Laut CNN-Recherchen sollen sich zumindest einige der Festgenommenen, die auf dem Bild zu sehen sind, ergeben haben und keine Verbindung zu militanten Gruppen im Gazastreifen aufweisen. Auch die Menschenrechtsorganisation Euro-Mediterranean Human Rights Monitor, die die Bilder verbreitet, berichtet, dass unter den Festgehaltenen Dutzende Zivilisten seien. Betroffen sein sollen auch "Ärzte, Akademiker, Journalisten und ältere Männer". Laut Recherchen der britischen BBC wurden einige der Männer bereits wieder freigelassen. Eine anonyme Quelle behauptet gegenüber BBC, dass auch mindestens ein Mitarbeiter des UN-Hilfswerks unter den Festgenommen sei.
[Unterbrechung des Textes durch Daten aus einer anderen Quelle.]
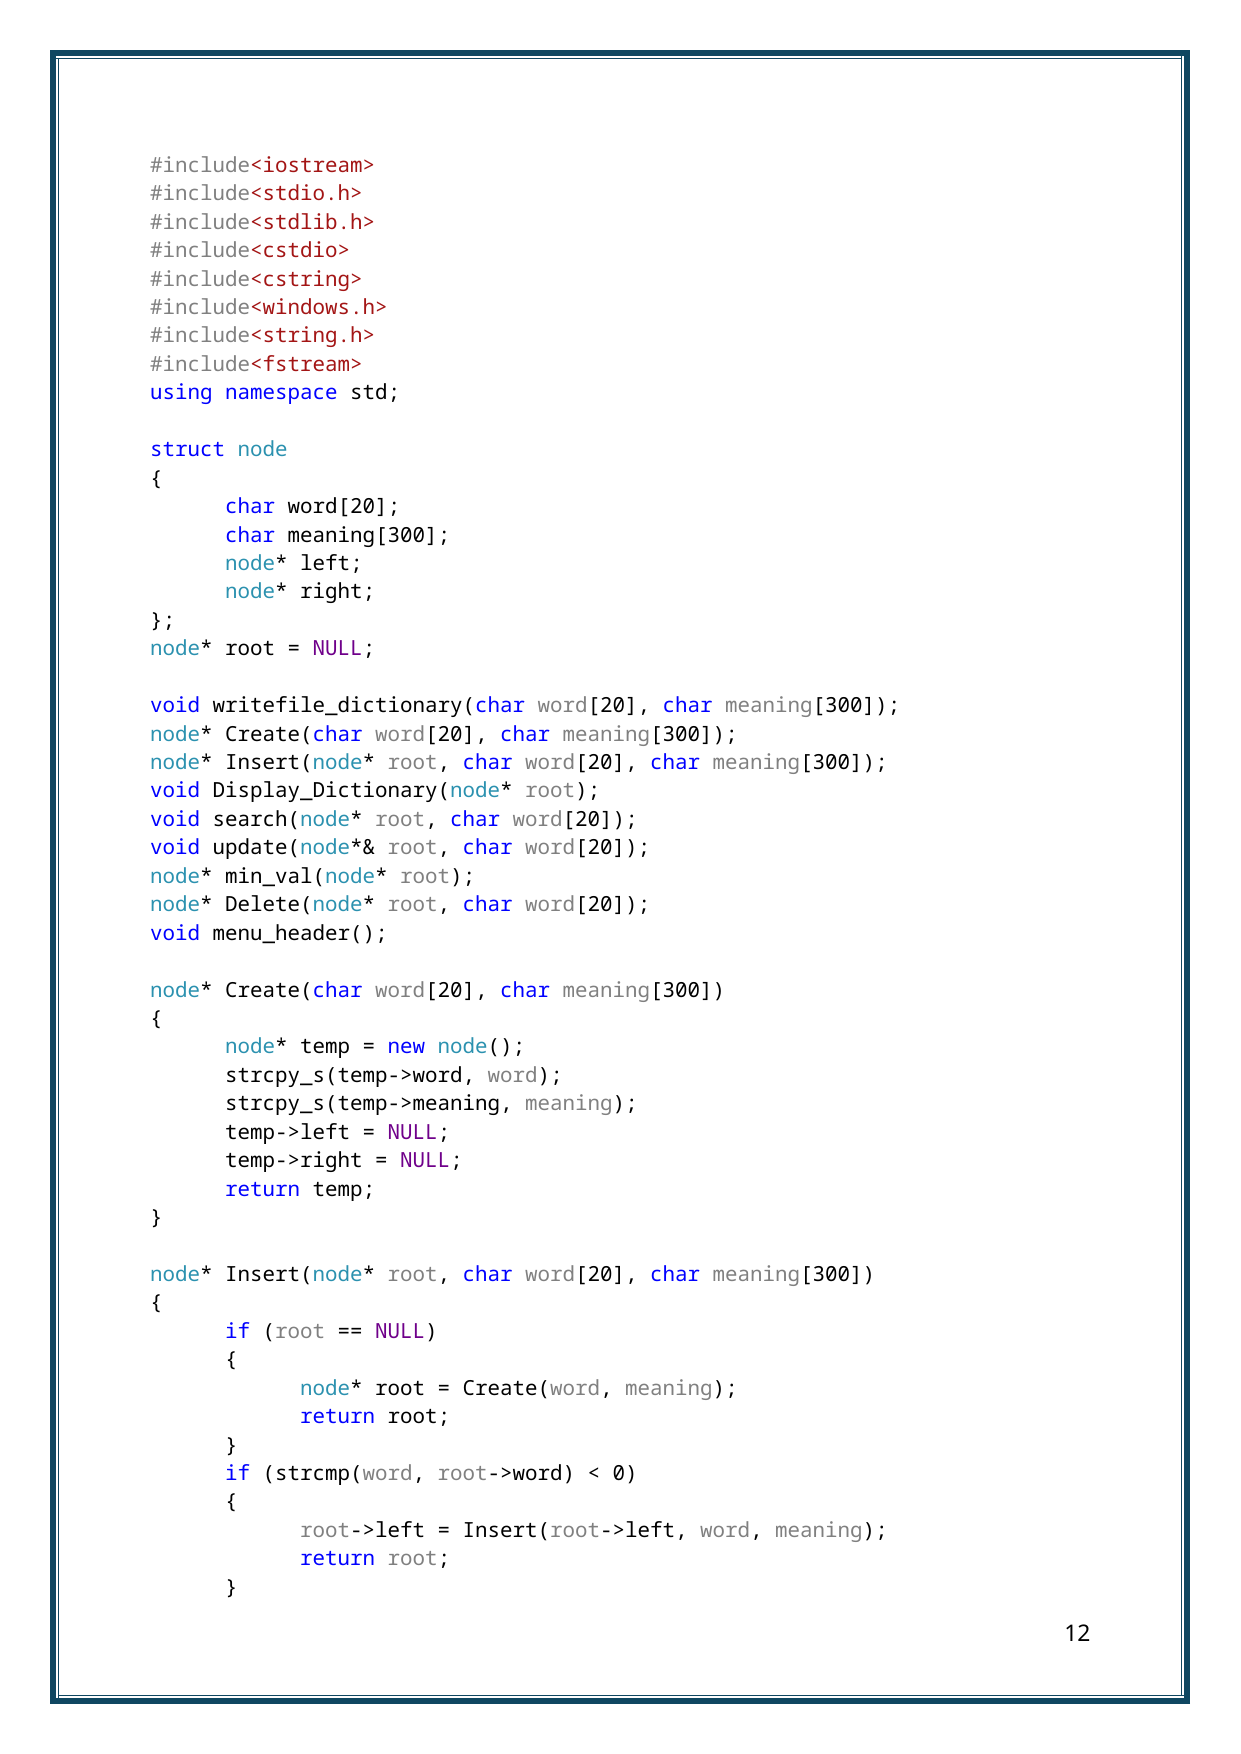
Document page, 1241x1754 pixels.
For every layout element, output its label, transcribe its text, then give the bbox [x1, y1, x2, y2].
Warum sind die Männer halb nackt?
Da die Armee davon ausgeht, dass sich nach den zahlreichen Evakuierungsaufrufen keine Zivilisten mehr im nördlichen Gazastreifen befinden, verdächtigt sie die Männer, Teil der Hamas zu sein. Ein israelischer Militärsprecher sagte zu CNN, dass die Gefangenen sich ausziehen müssen, damit die Soldaten sehen können, ob die Männer Waffen oder Sprengstoff an sich haben. Danach würden sie verhört.
Wer hat die Fotos gemacht?
Die Bilder wurden von der in Genf ansässigen Menschenrechtsorganisation Euro-Mediterranean Human Rights Monitor veröffentlicht. Wer sie gemacht hat, ist allerdings weiter unklar. Die israelische Armee, die seit dem Angriff der Hamas am 7. Oktober, laufend auf X, ehemals Twitter, über den Kampf gegen die Terroristen informiert und dort auch regelmäßig Bilder und Videos von ihren Truppen im Gazastreifen veröffentlicht, hat die Fotos nicht verbreitet. Zunächst wurden die Aufnahmen, die CNN und BBC laut ihren Berichten verifiziert haben, von israelischer Seite auch nur indirekt kommentiert.
Welche Reaktionen gibt es auf die Bilder?
Die radikal-islamische Hamas reagiert mit scharfer Kritik und spricht von "abscheulichen Verbrechen an unschuldigen Zivilisten". Der im Exil lebende Hamas-Vertreter Issat El-Reschik forderte Menschenrechtsorganisationen auf, einzugreifen und sich für die Freilassung der Männer einsetzen. In Anbetracht der grausamen Verbrechen, die die Hamas am 7. Oktober beim Überfall auf Israel an Zivilisten verübte, wirken diese Worte allerdings zynisch.
Das Internationale Komitee vom Roten Kreuz zeigte sich besorgt und appellierte, die Männer menschlich und mit Würde zu behandeln. Der iranische Außenminister Hossein Amir-Abdollahian warf Israel auf dem Kurznachrichtendienst X, Barbarei vor.
Wie sieht man die Bilder in Israel?
Die israelische Zeitung Haaretz interpretierte die Bilder am Donnerstag eher als Erfolg der Armee: Es seien viele Terroristen festgenommen worden und der Kampf gegen die radikal-islamische Hamas, die seit 2007 im Gazastreifen herrscht, schreite voran.